Over the course of the film, Rifky grows more and more impatient, even taking Nawal to court to settle his financial claims. Feeling trapped, and without real support from her brother, Nawal hung up on claiming she was pregnant. If she were to give birth to a son, Rifqi would not claim Adnan’s property, including the apartment where Nawal lives with her daughter, Noura. She is assisted by Lauren (Youmna Marawan), the daughter of Nawal Souad’s (Salwa Nakkara) Christian bossy employer. Constantly complaining about her unfaithful husband, Lauren decides she wants to terminate her pregnancy. Nawal agrees to accompany Lorraine to a clinic in East Amman where she will perform abortions, and in exchange she receives documents from Lorraine that Nawal is pregnant – thus keeping Rifki at her place for at least nine months.

Mona Hawa and Haitham Al-Omari in “God willing”. (supplied)

Aside from dealing with thorny social issues such as abortion, the poverty gap between East Amman and wealthy West Amman, unequal inheritance rights, and the “expected” behavior of single women, the film also addresses dysfunctional family dynamics: Nawal discovers that Adnan has quit his job without telling her four months before he died, after a fight with his employer. She also begins to suspect that Adnan has been unfaithful to her, possibly with a Muslim woman who works in his former office – a woman who shows visible annoyance when Nawal walks in to speak with Adnan’s former boss.

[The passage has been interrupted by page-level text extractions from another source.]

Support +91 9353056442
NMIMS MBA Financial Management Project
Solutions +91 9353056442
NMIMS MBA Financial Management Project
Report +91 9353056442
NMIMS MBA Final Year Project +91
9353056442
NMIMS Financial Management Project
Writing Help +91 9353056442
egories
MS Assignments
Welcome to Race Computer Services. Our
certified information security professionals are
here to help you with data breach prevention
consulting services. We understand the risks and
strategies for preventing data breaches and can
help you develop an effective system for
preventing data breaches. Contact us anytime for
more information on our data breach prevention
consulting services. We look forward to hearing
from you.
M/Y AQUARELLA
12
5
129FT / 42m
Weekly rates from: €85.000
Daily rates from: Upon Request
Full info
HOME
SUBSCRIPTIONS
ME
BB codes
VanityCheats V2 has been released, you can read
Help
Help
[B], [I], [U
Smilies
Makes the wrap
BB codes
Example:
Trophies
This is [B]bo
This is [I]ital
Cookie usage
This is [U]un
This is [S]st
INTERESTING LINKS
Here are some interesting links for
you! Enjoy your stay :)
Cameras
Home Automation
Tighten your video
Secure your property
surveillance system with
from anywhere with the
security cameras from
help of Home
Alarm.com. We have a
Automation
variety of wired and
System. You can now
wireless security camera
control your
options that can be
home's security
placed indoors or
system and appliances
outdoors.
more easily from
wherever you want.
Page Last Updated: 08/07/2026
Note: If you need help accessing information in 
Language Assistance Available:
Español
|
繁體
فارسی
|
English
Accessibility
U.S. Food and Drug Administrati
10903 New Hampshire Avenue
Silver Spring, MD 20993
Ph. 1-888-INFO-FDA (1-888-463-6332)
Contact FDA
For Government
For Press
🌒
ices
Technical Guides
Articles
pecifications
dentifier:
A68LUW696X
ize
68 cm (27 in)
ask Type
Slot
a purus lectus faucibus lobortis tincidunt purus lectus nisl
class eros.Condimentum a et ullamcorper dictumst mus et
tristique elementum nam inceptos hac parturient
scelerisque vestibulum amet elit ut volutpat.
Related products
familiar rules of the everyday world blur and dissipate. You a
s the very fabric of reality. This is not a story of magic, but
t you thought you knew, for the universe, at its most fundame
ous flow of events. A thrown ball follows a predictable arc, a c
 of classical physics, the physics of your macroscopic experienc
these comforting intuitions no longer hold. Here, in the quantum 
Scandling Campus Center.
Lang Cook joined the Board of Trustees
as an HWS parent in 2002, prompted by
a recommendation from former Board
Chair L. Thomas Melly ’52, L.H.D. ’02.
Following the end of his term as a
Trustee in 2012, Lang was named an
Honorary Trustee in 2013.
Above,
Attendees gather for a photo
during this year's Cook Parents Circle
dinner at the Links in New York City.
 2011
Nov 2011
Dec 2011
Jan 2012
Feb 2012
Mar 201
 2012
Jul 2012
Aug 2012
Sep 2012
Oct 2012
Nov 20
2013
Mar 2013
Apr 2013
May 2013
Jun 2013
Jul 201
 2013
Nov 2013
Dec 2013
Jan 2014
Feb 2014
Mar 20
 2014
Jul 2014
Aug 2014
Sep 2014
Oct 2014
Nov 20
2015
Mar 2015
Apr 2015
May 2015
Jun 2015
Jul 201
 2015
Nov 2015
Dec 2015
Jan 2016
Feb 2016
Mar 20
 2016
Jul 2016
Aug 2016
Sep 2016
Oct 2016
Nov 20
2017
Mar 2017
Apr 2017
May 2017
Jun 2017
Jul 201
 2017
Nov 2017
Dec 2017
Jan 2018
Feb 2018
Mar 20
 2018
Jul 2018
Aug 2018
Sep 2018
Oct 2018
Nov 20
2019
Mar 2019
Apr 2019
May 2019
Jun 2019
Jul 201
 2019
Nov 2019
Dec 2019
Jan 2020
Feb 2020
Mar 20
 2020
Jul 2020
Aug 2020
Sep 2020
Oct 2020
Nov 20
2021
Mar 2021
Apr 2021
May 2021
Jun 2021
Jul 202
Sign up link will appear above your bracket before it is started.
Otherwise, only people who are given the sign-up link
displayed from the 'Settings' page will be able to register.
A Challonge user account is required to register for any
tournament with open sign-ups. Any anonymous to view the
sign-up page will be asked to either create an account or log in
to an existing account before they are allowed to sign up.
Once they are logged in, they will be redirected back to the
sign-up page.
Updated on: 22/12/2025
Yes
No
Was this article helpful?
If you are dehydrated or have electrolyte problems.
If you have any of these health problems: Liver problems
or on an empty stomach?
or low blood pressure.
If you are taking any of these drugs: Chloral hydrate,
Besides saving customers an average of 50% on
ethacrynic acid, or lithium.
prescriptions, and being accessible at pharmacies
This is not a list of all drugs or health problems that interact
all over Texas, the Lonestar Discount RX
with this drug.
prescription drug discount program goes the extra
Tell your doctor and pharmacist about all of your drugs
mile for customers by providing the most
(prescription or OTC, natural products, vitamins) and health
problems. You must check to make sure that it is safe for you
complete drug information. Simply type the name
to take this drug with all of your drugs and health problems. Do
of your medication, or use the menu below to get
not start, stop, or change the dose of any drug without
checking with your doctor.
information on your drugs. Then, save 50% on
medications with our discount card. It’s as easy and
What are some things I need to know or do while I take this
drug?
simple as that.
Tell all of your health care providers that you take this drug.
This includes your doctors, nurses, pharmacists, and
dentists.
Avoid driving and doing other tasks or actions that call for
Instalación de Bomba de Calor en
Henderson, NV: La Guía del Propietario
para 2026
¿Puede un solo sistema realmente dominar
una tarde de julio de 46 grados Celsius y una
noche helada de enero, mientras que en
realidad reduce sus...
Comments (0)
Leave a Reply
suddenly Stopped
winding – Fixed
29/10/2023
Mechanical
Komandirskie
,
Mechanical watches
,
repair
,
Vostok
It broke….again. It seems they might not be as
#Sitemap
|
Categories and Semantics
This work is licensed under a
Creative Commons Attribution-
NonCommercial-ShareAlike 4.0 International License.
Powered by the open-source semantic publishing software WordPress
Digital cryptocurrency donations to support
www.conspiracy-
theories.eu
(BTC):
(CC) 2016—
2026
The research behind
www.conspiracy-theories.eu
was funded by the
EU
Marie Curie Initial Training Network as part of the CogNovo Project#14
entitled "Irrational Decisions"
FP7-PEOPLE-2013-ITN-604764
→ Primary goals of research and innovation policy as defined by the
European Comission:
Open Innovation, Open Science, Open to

Al-Rasheed said of Nawal: “She is fighting for her dignity, for what she owns, and for her rights.” He stressed that he wanted the film to be an “authentic and accurate” depiction of certain aspects of Jordanian society, but not a commentary on all of that society.

He said, “I am not generalizing, I am talking about this particular incident.” “During my research, I tried to capture some real dialogues and real events that happened to people that reflect a lot about our society. It is definitely a male-dominated society.

Mona Hawa as Nawal in “God willing, a boy”. (supplied)

I did not want to say that only Muslim or Christian women suffer, but all women. I have heard many times that women are the “weakest link” in our society.” “If half of our society is paralyzed by oppression and inequality, how can this society develop?”

Despite its socially sensitive topics, Al-Rasheed hopes the film will be shown in cinemas in his home country and on local television. This, after all, is one of the places where you need to discuss the topics he raises in the movie.

“We need to understand each other in order to evolve as a community,” he said. “I don’t think cinema — or art in general — has a responsibility to change the world around us, so I don’t try to change anything with my film. I try to open up conversations.”